The device uses 360-degree motion sensing passive infrared (PIR). The ultrasonic technology is designed to create a safe operating environment, however,  the UVC light emits radiation, which is hazardous to your eyes and skin. No humans or animals should be in the room during the disinfection process. There is no ozone emitted from the light but it does condition the air much like the sun does outdoors. UVC devices are systematically similar to an air conditioning including filters, coil, heating core, fan, dampers, and humidifiers and more.  At its peak, the surface of the UVC emitters can reach 180 degrees Fahrenheit during the disinfection but will cool down within seconds after the device is turned off.

More information about the UVC Cleaning systems we use.

 

Scientifically Speaking 

“UVC is one of many electromagnetic frequencies emanating from the sun. Its properties are unique to its wavelength. To synthesize this frequency, a glass tube is evacuated and refilled with argon at far below atmospheric pressure.

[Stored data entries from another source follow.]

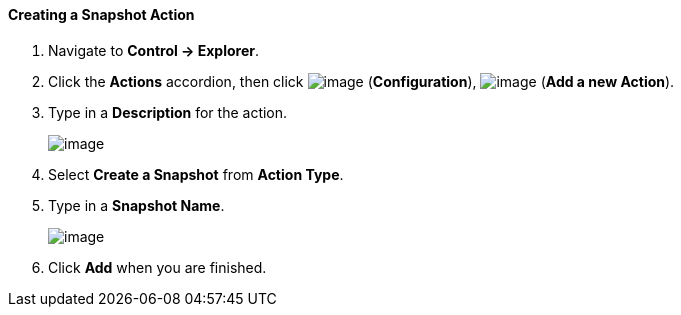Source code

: ==== Creating a Snapshot Action

. Navigate to *Control → Explorer*.

. Click the *Actions* accordion, then click image:../images/1847.png[image]
(*Configuration*), image:../images/1848.png[image] (*Add a new Action*).

. Type in a *Description* for the action.
+
image:../images/1907.png[image]

. Select *Create a Snapshot* from *Action Type*.

. Type in a *Snapshot Name*.
+
image:../images/1908.png[image]

. Click *Add* when you are finished.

Added to this is a small amount of mercury. When the mixture is energized it creates a glowing plasma of electrons that pass through the mercury vapor. As they strike mercury atoms, a mercury electron is liberated at a frequency representative of mercury’s spectral line, which is 253.7nm. The dominant emission (>90%) from these lamps is UV-C energy. The ‘C’ frequency of the electromagnetic UV family has, amongst other things, germicidal effects.”